La polarización derivada de la guerra fría y de las implicaciones
que ella tuvo en América Latina no permitía entonces medias tintas
ni evaluaciones más ponderadas de uno y otro sistema. Tal vez la
nuestra fue una situación similar a la que vivió España cuando
estalló la guerra civil. El franquismo, apoyado por Hitler y
Mussolini, puso en el bando republicano a liberales, socialistas,
anarquistas y comunistas enmascarando las divergencias sustanciales
que podía haber entre ellos en nombre de la solidaridad frente a un
enemigo común. De igual manera, frente a la tortura, a las
desapariciones y al exilio forzado, la causa del llamado mundo libre
nos parecía irrisoria pues no veíamos en ella la defensa real de
unos principios democráticos sino la preservación de intereses
capitalistas.
En este contexto, la revolución cubana apareció como la única salida
veraz a una situación desesperanzada, en la cual los cambios por la
vía legal o institucional podían ser anulados por la intervención de
las Fuerzas Militares, convertidas en perros guardianes de un orden
tradicional acribillado de injusticias. De ahí que, con la
aristocrática excepción de un Borges, las figuras más destacadas de
la intelligentsia latinoamericana vieran a Castro o a Guevara como
liberadores y estuvieran dispuestas a extenderles un cheque en
blanco sin poner en duda la honestidad de sus propósitos. Mirando
hoy retrospectivamente el proceso de la revolución cubana, uno
descubre que a partir de su primero o segundo año muchos de sus
desvaríos en el campo de las libertades públicas y del manejo
económico, para no hablar de la implantación de un férreo sistema de
control policial, eran patentes, como lo revela el extraordinario
libro “La lune et le caudillo” de la escritora francesa Jeannine
Verdès-Leroux. La ruptura de un cierto número de ellos con el
régimen cubano sólo se produjo en 1971, a raíz de la detención en la
Habana del poeta cubano Heberto Padilla. Pero son probablemente más
numerosos los escritores que expresan todavía su solidaridad al
régimen de Fidel Castro, considerando que a él o a la revolución se
deben importantes conquistas en el campo de la salud y de la
educación y que las penurias de la isla se deben esencialmente al
bloqueo norteamericano. Y por parcialidad ideológica, ellos suelen
retener de la revolución cubana lo que consideran sus conquistas,
sin poner en la balanza realidades abrumadoras como la represión, la
penuria generalizada y el exilio de quienes no han querido aceptar
un régimen comunista.
LA COARTADA TERCERMUNDISTA
Detrás de estas posiciones, que muchos de nuestros intelectuales
comparten con académicos y universitarios, palpita un viejo complejo
latinoamericano frente a Estados Unidos, producto de una dolorosa e
inevitable comparación. ¿Por qué aquel país es rico y los nuestros
son pobres? ¿Quién tiene la culpa? A los pueblos, como a los
individuos, no les gusta asumir la responsabilidad de sus propios
fracasos. El venezolano Carlos Rangel supo demostrar como el
tercermundismo respondía a esta necesidad de transferir la culpa
propia endilgándosela a los países ricos del primer mundo y muy en
especial a Norteamérica. Es, una vez más, una respuesta ideológica.

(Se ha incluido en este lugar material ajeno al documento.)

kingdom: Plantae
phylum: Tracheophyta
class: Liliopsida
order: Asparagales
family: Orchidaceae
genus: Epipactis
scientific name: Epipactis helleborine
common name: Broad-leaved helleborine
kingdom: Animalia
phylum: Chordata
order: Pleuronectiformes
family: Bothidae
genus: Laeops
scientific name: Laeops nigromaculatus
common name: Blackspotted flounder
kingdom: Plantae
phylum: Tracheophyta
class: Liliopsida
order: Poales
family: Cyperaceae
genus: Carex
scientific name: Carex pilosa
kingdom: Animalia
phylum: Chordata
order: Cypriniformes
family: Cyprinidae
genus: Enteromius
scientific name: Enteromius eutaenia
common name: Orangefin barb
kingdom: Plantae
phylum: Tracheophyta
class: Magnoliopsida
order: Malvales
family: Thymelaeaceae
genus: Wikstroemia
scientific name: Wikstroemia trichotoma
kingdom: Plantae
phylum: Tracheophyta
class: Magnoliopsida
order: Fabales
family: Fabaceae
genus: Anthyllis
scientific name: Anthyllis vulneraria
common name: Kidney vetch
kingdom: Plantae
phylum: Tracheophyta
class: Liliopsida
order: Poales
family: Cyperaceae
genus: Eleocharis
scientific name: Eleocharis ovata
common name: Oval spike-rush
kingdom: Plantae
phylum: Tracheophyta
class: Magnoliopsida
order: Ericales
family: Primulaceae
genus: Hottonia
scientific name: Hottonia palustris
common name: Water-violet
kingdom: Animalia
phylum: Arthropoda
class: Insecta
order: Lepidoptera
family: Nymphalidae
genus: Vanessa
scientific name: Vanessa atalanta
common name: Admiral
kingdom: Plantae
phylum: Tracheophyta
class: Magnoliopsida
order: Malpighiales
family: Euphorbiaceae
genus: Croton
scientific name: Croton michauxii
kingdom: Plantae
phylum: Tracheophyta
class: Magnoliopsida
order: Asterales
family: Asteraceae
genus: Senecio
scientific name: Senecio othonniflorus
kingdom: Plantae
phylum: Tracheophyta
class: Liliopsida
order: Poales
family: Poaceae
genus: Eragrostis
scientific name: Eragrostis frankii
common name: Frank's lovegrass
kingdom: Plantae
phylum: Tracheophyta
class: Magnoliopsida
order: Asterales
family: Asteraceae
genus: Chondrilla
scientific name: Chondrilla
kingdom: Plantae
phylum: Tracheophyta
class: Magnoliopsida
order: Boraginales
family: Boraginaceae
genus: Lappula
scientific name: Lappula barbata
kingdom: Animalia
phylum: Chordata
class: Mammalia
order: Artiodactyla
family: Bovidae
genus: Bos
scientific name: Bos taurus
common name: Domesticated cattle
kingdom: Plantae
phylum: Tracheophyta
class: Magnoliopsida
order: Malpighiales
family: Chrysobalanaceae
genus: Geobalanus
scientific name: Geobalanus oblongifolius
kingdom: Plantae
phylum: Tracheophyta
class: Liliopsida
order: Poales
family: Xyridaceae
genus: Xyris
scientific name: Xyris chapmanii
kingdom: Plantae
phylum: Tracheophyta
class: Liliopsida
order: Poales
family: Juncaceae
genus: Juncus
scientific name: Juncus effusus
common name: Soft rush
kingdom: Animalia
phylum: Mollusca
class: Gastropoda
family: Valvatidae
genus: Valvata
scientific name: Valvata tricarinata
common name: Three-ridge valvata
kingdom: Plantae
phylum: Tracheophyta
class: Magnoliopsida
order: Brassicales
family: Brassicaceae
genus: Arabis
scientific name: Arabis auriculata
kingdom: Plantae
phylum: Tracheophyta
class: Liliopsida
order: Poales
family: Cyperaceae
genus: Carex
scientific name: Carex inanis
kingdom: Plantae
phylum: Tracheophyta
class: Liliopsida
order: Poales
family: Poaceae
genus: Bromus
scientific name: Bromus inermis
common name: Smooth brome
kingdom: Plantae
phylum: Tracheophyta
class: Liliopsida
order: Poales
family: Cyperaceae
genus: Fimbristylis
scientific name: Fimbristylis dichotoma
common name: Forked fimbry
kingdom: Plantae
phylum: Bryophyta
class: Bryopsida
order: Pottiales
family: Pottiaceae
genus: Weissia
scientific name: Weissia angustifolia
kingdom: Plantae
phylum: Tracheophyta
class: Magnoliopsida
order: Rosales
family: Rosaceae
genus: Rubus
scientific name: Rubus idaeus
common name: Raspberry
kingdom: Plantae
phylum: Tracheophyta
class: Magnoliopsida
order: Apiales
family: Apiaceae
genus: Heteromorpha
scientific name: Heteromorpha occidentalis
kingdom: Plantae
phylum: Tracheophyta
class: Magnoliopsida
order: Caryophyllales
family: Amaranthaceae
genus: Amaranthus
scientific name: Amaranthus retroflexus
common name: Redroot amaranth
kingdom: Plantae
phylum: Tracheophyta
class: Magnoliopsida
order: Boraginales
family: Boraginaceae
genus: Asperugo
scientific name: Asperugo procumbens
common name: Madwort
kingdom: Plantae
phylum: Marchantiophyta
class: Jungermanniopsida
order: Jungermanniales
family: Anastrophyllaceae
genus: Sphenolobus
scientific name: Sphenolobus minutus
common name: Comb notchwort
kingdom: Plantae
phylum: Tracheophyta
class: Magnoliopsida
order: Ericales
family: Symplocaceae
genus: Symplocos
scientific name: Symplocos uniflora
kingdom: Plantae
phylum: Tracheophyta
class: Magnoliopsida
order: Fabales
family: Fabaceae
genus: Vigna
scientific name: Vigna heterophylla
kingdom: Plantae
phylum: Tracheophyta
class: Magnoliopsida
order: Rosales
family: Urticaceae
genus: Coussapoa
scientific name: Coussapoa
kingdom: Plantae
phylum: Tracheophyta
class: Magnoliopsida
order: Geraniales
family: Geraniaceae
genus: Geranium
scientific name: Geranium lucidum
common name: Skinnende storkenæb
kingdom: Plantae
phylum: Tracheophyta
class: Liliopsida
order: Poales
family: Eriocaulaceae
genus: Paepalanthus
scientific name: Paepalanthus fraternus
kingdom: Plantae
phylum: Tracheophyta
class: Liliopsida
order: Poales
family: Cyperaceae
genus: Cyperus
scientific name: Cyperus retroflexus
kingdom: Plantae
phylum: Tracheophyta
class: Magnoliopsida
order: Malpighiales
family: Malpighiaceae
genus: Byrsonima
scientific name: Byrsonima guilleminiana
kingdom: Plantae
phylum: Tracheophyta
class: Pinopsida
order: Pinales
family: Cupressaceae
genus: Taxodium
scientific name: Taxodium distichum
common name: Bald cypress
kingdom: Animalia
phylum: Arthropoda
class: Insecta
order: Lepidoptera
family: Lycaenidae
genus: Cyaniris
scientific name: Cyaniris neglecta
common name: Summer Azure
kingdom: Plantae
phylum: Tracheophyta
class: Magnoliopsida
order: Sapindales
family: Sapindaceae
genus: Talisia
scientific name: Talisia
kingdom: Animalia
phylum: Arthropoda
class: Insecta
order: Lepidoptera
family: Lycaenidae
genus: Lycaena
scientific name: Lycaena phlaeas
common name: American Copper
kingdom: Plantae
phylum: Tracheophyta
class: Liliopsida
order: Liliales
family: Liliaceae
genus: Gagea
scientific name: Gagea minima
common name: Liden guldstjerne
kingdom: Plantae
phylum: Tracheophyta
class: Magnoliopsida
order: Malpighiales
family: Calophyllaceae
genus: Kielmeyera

De acuerdo con ella, la pobreza de América Latina sería el resultado
de un voraz saqueo de nuestras riquezas. Nuestras materias primas
serían compradas a precios irrisorios. No se nos pagarían por ellos
el precio justo. Como afirma Eduardo Galeano en “Las venas abiertas
de América Latina”, en una ingrata división de tareas impuesta por
los países ricos, a nuestra región le correspondería el triste papel
de sirvienta obligada a atender las necesidades de éstos como
“fuente y reserva del petróleo y del hierro, el cobre y las carnes,
las frutas y el café, las materias primas y los alimentos”.
En un capítulo del “Manual del Perfecto idiota latinoamericano”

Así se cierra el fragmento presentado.